Reproduce the text of every item below line for line, without any changes. Leave out the pictures.

= = = =

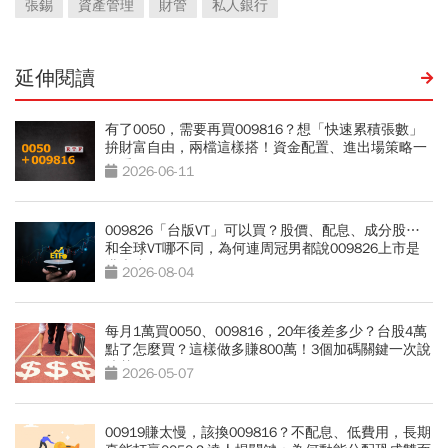
張錫
資產管理
財管
私人銀行
延伸閱讀
有了0050，需要再買009816？想「快速累積張數」
拚財富自由，兩檔這樣搭！資金配置、進出場策略一
次看
2026-06-11
009826「台版VT」可以買？股價、配息、成分股…
和全球VT哪不同，為何連周冠男都說009826上市是
邁大步？
2026-08-04
每月1萬買0050、009816，20年後差多少？台股4萬
點了怎麼買？這樣做多賺800萬！3個加碼關鍵一次說
清楚
2026-05-07
00919賺太慢，該換009816？不配息、低費用，長期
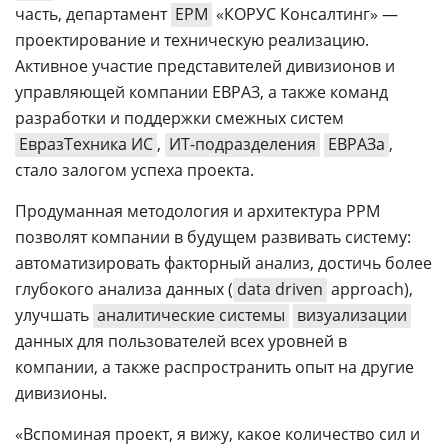
часть, департамент
EPM
«КОРУС Консалтинг» —
проектирование и техническую реализацию.
Активное участие представителей дивизионов и
управляющей компании ЕВРАЗ, а также команд
разработки и поддержки смежных систем
ЕвразТехника ИС
,
ИТ-подразделения
ЕВРАЗа
,
стало залогом успеха проекта.
Продуманная методология и архитектура PPM
позволят компании в будущем развивать систему:
автоматизировать факторный анализ, достичь более
глубокого анализа данных (
data driven
approach),
улучшать
аналитические системы
визуализации
данных для пользователей всех уровней в
компании, а также распространить опыт на другие
дивизионы.
«Вспоминая проект, я вижу, какое количество сил и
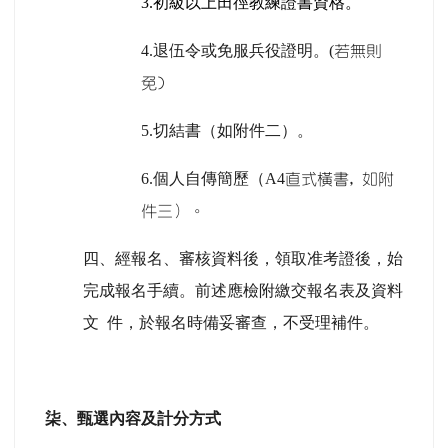
3.
初級以上田徑教練證書資格
。
4.
退伍令或免服兵役證明。(
若無則
免)
5.
切結書（如附件二）。
6.
個人自傳簡歷（A4
直式橫書, 如附
件三）。
四、經報名、審核資料後，領取准考證後，始
完成報名手續。前述應檢附繳交報名表及資料
文 件，於報名時備妥審查，不受理補件。
柒、甄選內容及計分方式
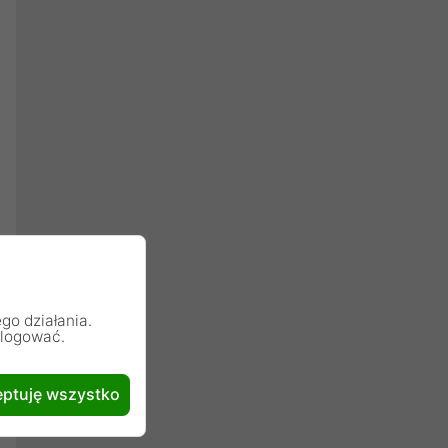
go działania.
alogować.
ptuję wszystko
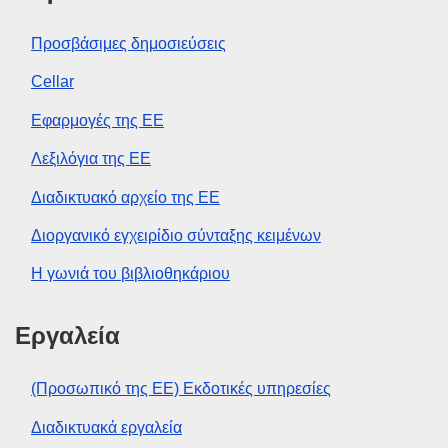
Προσβάσιμες δημοσιεύσεις
Cellar
Εφαρμογές της ΕΕ
Λεξιλόγια της ΕΕ
Διαδικτυακό αρχείο της ΕΕ
Διοργανικό εγχειρίδιο σύνταξης κειμένων
Η γωνιά του βιβλιοθηκάριου
Εργαλεία
(Προσωπικό της ΕΕ) Εκδοτικές υπηρεσίες
Διαδικτυακά εργαλεία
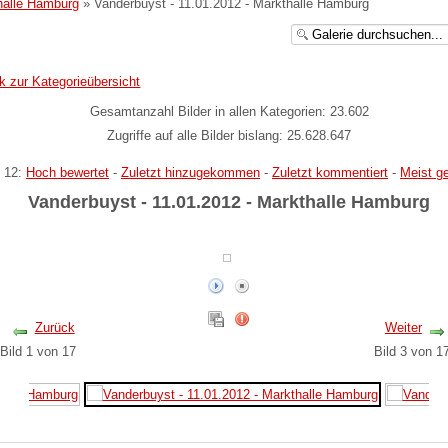
halle Hamburg
» Vanderbuyst - 11.01.2012 - Markthalle Hamburg
k zur Kategorieübersicht
Gesamtanzahl Bilder in allen Kategorien: 23.602
Zugriffe auf alle Bilder bislang: 25.628.647
 12:
Hoch bewertet
-
Zuletzt hinzugekommen
-
Zuletzt kommentiert
-
Meist g
Vanderbuyst - 11.01.2012 - Markthalle Hamburg
Zurück
Weiter
Bild 1 von 17
Bild 3 von 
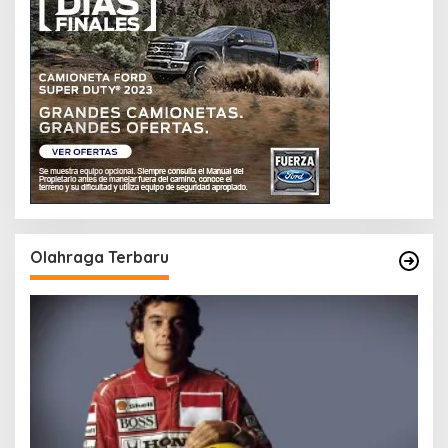
Olahraga Terbaru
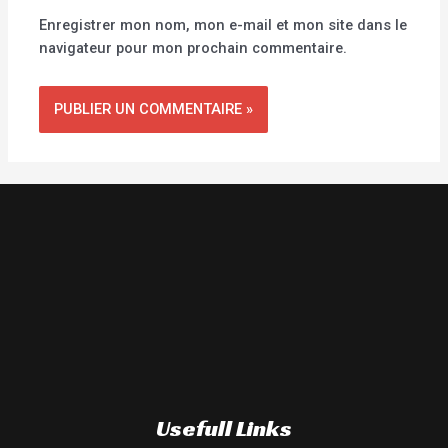
Enregistrer mon nom, mon e-mail et mon site dans le
navigateur pour mon prochain commentaire.
Usefull Links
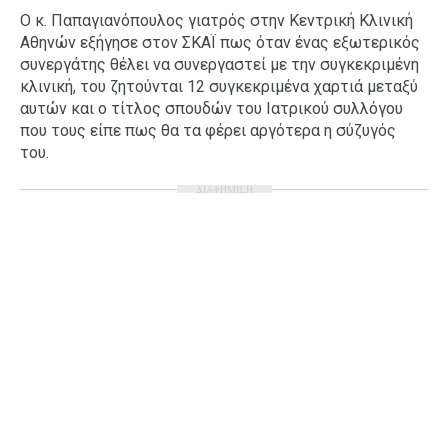
Ο κ. Παπαγιανόπουλος γιατρός στην Κεντρική Κλινική
Ταξίδια
Style
Αθηνών εξήγησε στον ΣΚΑΪ πως όταν ένας εξωτερικός
Σπίτι
Family
συνεργάτης θέλει να συνεργαστεί με την συγκεκριμένη
κλινική, του ζητούνται 12 συγκεκριμένα χαρτιά μεταξύ
Σχέσεις
αυτών και ο τίτλος σπουδών του Ιατρικού συλλόγου
που τους είπε πως θα τα φέρει αργότερα η σύζυγός
του.
AGENDA
ΔΙΑΦΗΜΙΣΗ
Agenda
Επιλογές
Εισιτήρια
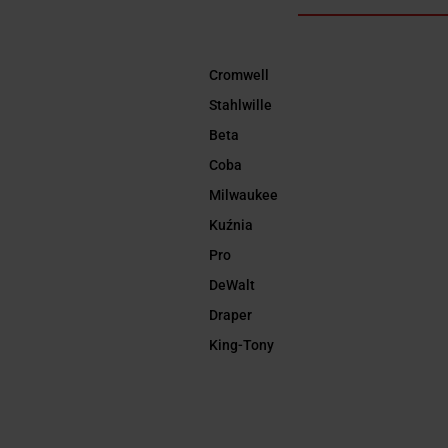
Cromwell
Stahlwille
Beta
Coba
Milwaukee
Kuźnia
Pro
DeWalt
Draper
King-Tony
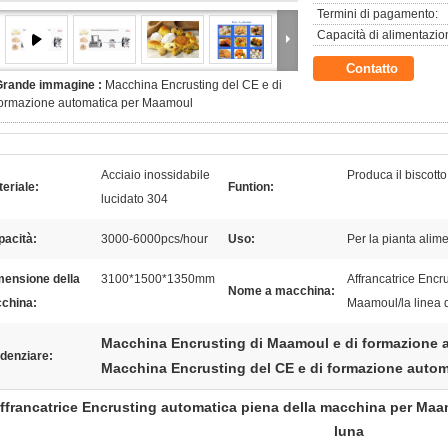
Termini di pagamento:
Capacità di alimentazio
Contatto
Grande immagine :
Macchina Encrusting del CE e di
formazione automatica per Maamoul
Acciaio inossidabile
Produca il biscotto 
eriale:
Funtion:
lucidato 304
pacità:
3000-6000pcs/hour
Uso:
Per la pianta alim
mensione della
3100*1500*1350mm
Affrancatrice Encr
Nome a macchina:
china:
Maamoul/la linea 
Macchina Encrusting di Maamoul e di formazione 
denziare:
Macchina Encrusting del CE e di formazione autom
ffrancatrice Encrusting automatica piena della macchina per Maam
luna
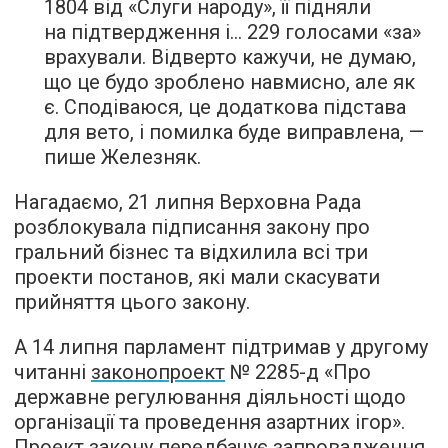
1804 від «Слуги народу», її підняли
на підтвердження і… 229 голосами «за»
врахували. Відверто кажучи, не думаю,
що це будо зроблено навмисно, але як
є. Сподіваюся, це додаткова підстава
для вето, і помилка буде виправлена, —
пише Железняк.
Нагадаємо, 21 липня Верховна Рада
розблокувала підписання закону про
гральний бізнес та відхилила всі три
проекти постанов, які мали скасувати
прийняття цього закону.
А 14 липня парламент підтримав у другому
читанні
законопроект
№ 2285-д «Про
державне регулювання діяльності щодо
організації та проведення азартних ігор».
Проект закону передбачує запровадження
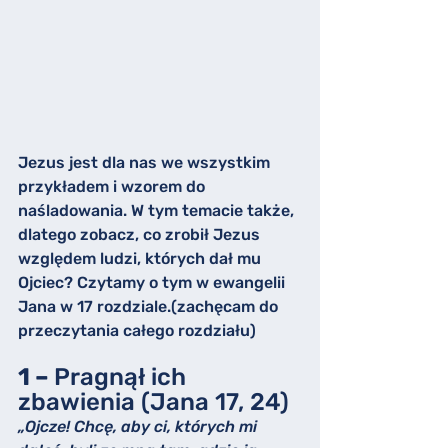
Jezus jest dla nas we wszystkim 
przykładem i wzorem do 
naśladowania. W tym temacie także, 
dlatego zobacz, co zrobił Jezus 
względem ludzi, których dał mu 
Ojciec? Czytamy o tym w ewangelii 
Jana w 17 rozdziale.(zachęcam do 
przeczytania całego rozdziału)
1 – 
Pragnął ich 
zbawienia (Jana 17, 24)
„Ojcze! Chcę, aby ci, których mi 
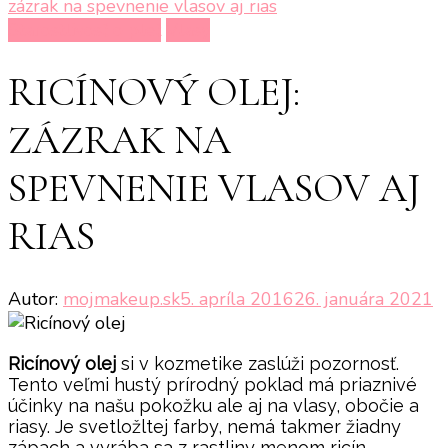
zázrak na spevnenie vlasov aj rias
Starostlivosť o pleť
Vlasy
RICÍNOVÝ OLEJ:
ZÁZRAK NA
SPEVNENIE VLASOV AJ
RIAS
Autor:
mojmakeup.sk
5. apríla 2016
26. januára 2021
Ricínový olej
si v kozmetike zaslúži pozornosť.
Tento veľmi hustý prírodný poklad má priaznivé
účinky na našu pokožku ale aj na vlasy, obočie a
riasy. Je svetložltej farby, nemá takmer žiadny
zápach a vyrába sa z rastliny menom ricín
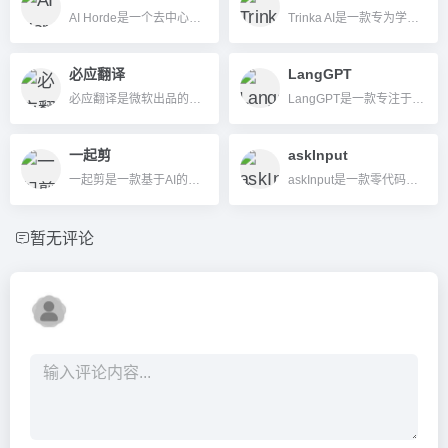
AI Horde是一个去中心化、众包协作的免费AI图像与文本生成平台，支持多样模型与API集成，适合各种创作者和开发者。
Trinka AI是一款专为学术和技术写作场景设计的AI英文语法校对与改写工具，支持多平台插件、强大数据隐私和文档合规检测，助力专业英文写作。
必应翻译
LangGPT
必应翻译是微软出品的智能多语言翻译工具，支持文本、语音、图片和文档翻译，跨平台免费使用。
LangGPT是一款专注于结构化、模块化AI提示指令编写的开源工具，帮助用户高效生成可复用、高质量Prompt。
一起剪
askInput
一起剪是一款基于AI的短视频自动生成与分发平台，可实现图文转视频、智能脚本、自动配音、一键多平台发布，适合自媒体、企业、教育机构高效生产短视频。
askInput是一款零代码、极简化的AI客户反馈工具，支持多场景即时收集、分析和管理意见，助力企业与个人提升沟通和内容共创效率。
暂无评论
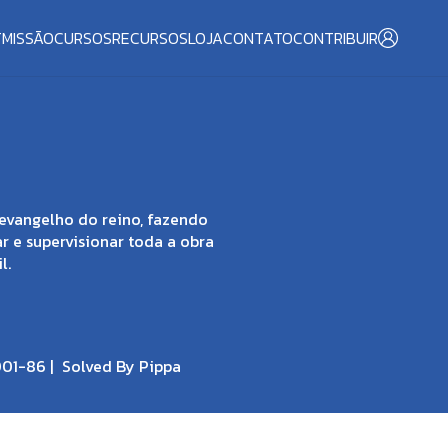
T
MISSÃO
CURSOS
RECURSOS
LOJA
CONTATO
CONTRIBUIR
evangelho do reino, fazendo
ar e supervisionar toda a obra
l.
001-86 |
Solved By Pippa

= = = =

RESPONSE BOX
張錫
資產管理
財管
私人銀行
延伸閱讀
有了0050，需要再買009816？想「快速累積張數」
拚財富自由，兩檔這樣搭！資金配置、進出場策略一
次看
2026-06-11
009826「台版VT」可以買？股價、配息、成分股…
和全球VT哪不同，為何連周冠男都說009826上市是
邁大步？
2026-08-04
每月1萬買0050、009816，20年後差多少？台股4萬
點了怎麼買？這樣做多賺800萬！3個加碼關鍵一次說
清楚
2026-05-07
00919賺太慢，該換009816？不配息、低費用，長期
часть, департамент
EPM
«КОРУС Консалтинг» —
проектирование и техническую реализацию.
Активное участие представителей дивизионов и
управляющей компании ЕВРАЗ, а также команд
разработки и поддержки смежных систем
ЕвразТехника ИС
,
ИТ-подразделения
ЕВРАЗа
,
стало залогом успеха проекта.
Продуманная методология и архитектура PPM
позволят компании в будущем развивать систему:
автоматизировать факторный анализ, достичь более
глубокого анализа данных (
data driven
approach),
улучшать
аналитические системы
визуализации
данных для пользователей всех уровней в
компании, а также распространить опыт на другие
дивизионы.
«Вспоминая проект, я вижу, какое количество сил и
3.
初級以上田徑教練證書資格
。
4.
退伍令或免服兵役證明。(
若無則
免)
5.
切結書（如附件二）。
6.
個人自傳簡歷（A4
直式橫書, 如附
件三）。
四、經報名、審核資料後，領取准考證後，始
完成報名手續。前述應檢附繳交報名表及資料
文 件，於報名時備妥審查，不受理補件。
柒、甄選內容及計分方式
go działania.
alogować.
ptuję wszystko
Προσβάσιμες δημοσιεύσεις
Cellar
Εφαρμογές της ΕΕ
Λεξιλόγια της ΕΕ
Διαδικτυακό αρχείο της ΕΕ
Διοργανικό εγχειρίδιο σύνταξης κειμένων
Η γωνιά του βιβλιοθηκάριου
Εργαλεία
(Προσωπικό της ΕΕ) Εκδοτικές υπηρεσίες
Διαδικτυακά εργαλεία
halle Hamburg
» Vanderbuyst - 11.01.2012 - Markthalle Hamburg
k zur Kategorieübersicht
Gesamtanzahl Bilder in allen Kategorien: 23.602
Zugriffe auf alle Bilder bislang: 25.628.647
 12:
Hoch bewertet
-
Zuletzt hinzugekommen
-
Zuletzt kommentiert
-
Meist g
Vanderbuyst - 11.01.2012 - Markthalle Hamburg
Zurück
Weiter
Bild 1 von 17
Bild 3 von 
Olahraga Terbaru
Enregistrer mon nom, mon e-mail et mon site dans le
navigateur pour mon prochain commentaire.
Usefull Links
Ο κ. Παπαγιανόπουλος γιατρός στην Κεντρική Κλινική
Ταξίδια
Style
Αθηνών εξήγησε στον ΣΚΑΪ πως όταν ένας εξωτερικός
Σπίτι
Family
συνεργάτης θέλει να συνεργαστεί με την συγκεκριμένη
κλινική, του ζητούνται 12 συγκεκριμένα χαρτιά μεταξύ
Σχέσεις
αυτών και ο τίτλος σπουδών του Ιατρικού συλλόγου
που τους είπε πως θα τα φέρει αργότερα η σύζυγός
του.
AGENDA
ΔΙΑΦΗΜΙΣΗ
Agenda
Επιλογές
Εισιτήρια
Cromwell
Stahlwille
Beta
Coba
Milwaukee
Kuźnia
Pro
DeWalt
Draper
King-Tony
Termini di pagamento:
Capacità di alimentazio
Contatto
Grande immagine :
Macchina Encrusting del CE e di
formazione automatica per Maamoul
Acciaio inossidabile
Produca il biscotto 
eriale:
Funtion:
lucidato 304
pacità:
3000-6000pcs/hour
Uso:
Per la pianta alim
mensione della
3100*1500*1350mm
Affrancatrice Encr
Nome a macchina:
china:
Maamoul/la linea 
Macchina Encrusting di Maamoul e di formazione 
denziare:
Macchina Encrusting del CE e di formazione autom
ffrancatrice Encrusting automatica piena della macchina per Maam
luna
1804 від «Слуги народу», її підняли
на підтвердження і… 229 голосами «за»
врахували. Відверто кажучи, не думаю,
що це будо зроблено навмисно, але як
є. Сподіваюся, це додаткова підстава
для вето, і помилка буде виправлена, —
пише Железняк.
Нагадаємо, 21 липня Верховна Рада
розблокувала підписання закону про
гральний бізнес та відхилила всі три
проекти постанов, які мали скасувати
прийняття цього закону.
А 14 липня парламент підтримав у другому
читанні
законопроект
№ 2285-д «Про
державне регулювання діяльності щодо
організації та проведення азартних ігор».
Проект закону передбачує запровадження
Jezus jest dla nas we wszystkim 
przykładem i wzorem do 
naśladowania. W tym temacie także, 
dlatego zobacz, co zrobił Jezus 
względem ludzi, których dał mu 
Ojciec? Czytamy o tym w ewangelii 
Jana w 17 rozdziale.(zachęcam do 
przeczytania całego rozdziału)
1 – 
Pragnął ich 
zbawienia (Jana 17, 24)
„Ojcze! Chcę, aby ci, których mi 
zázrak na spevnenie vlasov aj rias
Starostlivosť o pleť
Vlasy
RICÍNOVÝ OLEJ:
ZÁZRAK NA
SPEVNENIE VLASOV AJ
RIAS
Autor:
mojmakeup.sk
5. apríla 2016
26. januára 2021
Ricínový olej
si v kozmetike zaslúži pozornosť.
Tento veľmi hustý prírodný poklad má priaznivé
účinky na našu pokožku ale aj na vlasy, obočie a
riasy. Je svetložltej farby, nemá takmer žiadny
zápach a vyrába sa z rastliny menom ricín
AI Horde是一个去中心化、众包协作的免费AI图像与文本生成平台，支持多样模型与API集成，适合各种创作者和开发者。
Trinka AI是一款专为学术和技术写作场景设计的AI英文语法校对与改写工具，支持多平台插件、强大数据隐私和文档合规检测，助力专业英文写作。
必应翻译
LangGPT
必应翻译是微软出品的智能多语言翻译工具，支持文本、语音、图片和文档翻译，跨平台免费使用。
LangGPT是一款专注于结构化、模块化AI提示指令编写的开源工具，帮助用户高效生成可复用、高质量Prompt。
一起剪
askInput
一起剪是一款基于AI的短视频自动生成与分发平台，可实现图文转视频、智能脚本、自动配音、一键多平台发布，适合自媒体、企业、教育机构高效生产短视频。
askInput是一款零代码、极简化的AI客户反馈工具，支持多场景即时收集、分析和管理意见，助力企业与个人提升沟通和内容共创效率。
暂无评论
T
MISSÃO
CURSOS
RECURSOS
LOJA
CONTATO
CONTRIBUIR
evangelho do reino, fazendo
ar e supervisionar toda a obra
l.
001-86 |
Solved By Pippa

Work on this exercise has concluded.